Scènes d’action filmées en réel : ce qui fonctionne encore sans CGI chez Marvel
L’exemple du bus dans Shang-Chi n’est pas isolé. Plusieurs productions Marvel conservent une base de cascades physiques et de décors construits, puis les prolongent numériquement. Cette méthode hybride donne aux plans une assise visuelle que le tout-numérique peine à reproduire : le poids des corps, l’impact des coups, la texture des matériaux existent dans l’image avant toute retouche.

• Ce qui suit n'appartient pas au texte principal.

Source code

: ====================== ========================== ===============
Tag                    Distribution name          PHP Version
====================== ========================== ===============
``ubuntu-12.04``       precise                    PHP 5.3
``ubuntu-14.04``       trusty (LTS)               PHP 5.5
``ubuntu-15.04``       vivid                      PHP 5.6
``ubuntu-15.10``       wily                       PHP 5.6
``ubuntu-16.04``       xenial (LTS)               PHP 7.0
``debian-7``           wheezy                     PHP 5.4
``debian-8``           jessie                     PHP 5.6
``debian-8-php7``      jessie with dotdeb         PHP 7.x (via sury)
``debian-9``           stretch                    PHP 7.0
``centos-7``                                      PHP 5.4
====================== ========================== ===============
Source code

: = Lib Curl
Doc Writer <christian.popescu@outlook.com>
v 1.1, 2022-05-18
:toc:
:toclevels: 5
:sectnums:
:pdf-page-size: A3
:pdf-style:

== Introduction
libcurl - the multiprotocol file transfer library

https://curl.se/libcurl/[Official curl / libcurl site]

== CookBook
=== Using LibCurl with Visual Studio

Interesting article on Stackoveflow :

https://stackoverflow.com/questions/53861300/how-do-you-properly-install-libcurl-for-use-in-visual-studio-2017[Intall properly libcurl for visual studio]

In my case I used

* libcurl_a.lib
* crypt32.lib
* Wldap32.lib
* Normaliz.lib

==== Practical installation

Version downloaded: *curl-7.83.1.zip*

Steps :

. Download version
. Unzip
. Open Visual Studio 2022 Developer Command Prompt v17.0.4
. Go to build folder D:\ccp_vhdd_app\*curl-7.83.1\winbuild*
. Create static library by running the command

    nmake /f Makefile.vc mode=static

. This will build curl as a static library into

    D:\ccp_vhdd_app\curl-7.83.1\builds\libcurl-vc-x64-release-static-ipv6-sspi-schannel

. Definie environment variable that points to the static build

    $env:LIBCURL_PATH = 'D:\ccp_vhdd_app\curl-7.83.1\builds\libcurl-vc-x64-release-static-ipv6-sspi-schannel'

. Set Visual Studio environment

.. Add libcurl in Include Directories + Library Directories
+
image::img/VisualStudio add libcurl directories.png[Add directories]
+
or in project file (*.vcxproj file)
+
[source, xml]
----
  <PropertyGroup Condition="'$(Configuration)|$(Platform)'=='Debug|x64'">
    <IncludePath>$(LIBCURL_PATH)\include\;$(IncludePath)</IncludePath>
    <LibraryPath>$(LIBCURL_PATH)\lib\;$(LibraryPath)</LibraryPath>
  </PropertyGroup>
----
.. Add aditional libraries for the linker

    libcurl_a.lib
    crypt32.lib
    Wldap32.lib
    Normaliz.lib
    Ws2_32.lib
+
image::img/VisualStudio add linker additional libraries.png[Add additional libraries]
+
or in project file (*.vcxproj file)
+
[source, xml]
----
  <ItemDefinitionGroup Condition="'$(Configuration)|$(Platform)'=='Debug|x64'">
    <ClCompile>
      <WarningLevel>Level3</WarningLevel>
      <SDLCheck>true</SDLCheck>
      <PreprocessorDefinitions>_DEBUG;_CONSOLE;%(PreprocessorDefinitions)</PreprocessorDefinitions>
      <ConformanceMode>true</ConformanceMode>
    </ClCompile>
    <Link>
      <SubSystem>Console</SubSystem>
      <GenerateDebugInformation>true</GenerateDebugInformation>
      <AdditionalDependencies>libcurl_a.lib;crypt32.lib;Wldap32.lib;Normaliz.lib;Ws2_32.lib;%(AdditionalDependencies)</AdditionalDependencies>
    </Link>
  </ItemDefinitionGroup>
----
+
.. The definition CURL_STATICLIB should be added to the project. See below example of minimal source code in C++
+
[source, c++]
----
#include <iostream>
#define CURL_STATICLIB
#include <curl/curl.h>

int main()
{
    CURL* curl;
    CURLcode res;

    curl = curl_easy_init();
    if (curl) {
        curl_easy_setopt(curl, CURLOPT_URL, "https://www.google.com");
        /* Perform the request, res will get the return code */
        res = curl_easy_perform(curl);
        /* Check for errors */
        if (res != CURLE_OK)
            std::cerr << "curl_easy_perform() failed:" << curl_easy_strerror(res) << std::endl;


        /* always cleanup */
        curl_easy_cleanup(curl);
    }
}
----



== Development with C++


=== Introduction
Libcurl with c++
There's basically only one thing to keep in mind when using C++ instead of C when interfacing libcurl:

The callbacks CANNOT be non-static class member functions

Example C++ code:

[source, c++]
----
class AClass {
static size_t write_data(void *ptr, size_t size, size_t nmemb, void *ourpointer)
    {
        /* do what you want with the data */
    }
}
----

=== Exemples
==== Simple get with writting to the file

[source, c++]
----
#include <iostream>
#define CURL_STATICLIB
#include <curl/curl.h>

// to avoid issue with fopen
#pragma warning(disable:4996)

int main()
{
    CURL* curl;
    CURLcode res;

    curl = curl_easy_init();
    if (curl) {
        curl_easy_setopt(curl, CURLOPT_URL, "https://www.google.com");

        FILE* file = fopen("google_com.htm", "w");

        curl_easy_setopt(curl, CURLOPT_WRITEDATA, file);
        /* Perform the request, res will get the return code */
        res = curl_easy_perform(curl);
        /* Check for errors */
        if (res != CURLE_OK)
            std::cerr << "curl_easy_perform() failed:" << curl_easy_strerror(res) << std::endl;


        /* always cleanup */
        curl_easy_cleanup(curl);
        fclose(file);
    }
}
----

Le problème apparaît quand la proportion s’inverse. Dans les climax de nombreux films de la Phase 4, les personnages évoluent dans des environnements intégralement générés par ordinateur, avec des mouvements de caméra virtuels impossibles en prise de vues réelle. Le cerveau du spectateur détecte l’incohérence, même sans savoir la nommer : les lois de la physique ne s’appliquent plus de la même façon, et l’image perd sa crédibilité.
Trouver l’équilibre entre effets numériques et tournage réel
La piste la plus prometteuse pour les prochaines productions Marvel combine trois approches : des cascades physiques pour les interactions entre personnages, des plateaux LED pour les décors environnants, et du CGI réservé aux éléments que ni la caméra ni les écrans ne peuvent produire (créatures, pouvoirs, extensions de décors massives).
Ce découpage suppose un choix en amont, dès l’écriture et le storyboard, sur ce qui sera réel et ce qui sera numérique. Quand cette décision est repoussée en post-production, on retombe dans le schéma qui a produit les séquences les plus critiquées de la franchise. L’équilibre entre réel et numérique se décide au moment du tournage, pas après.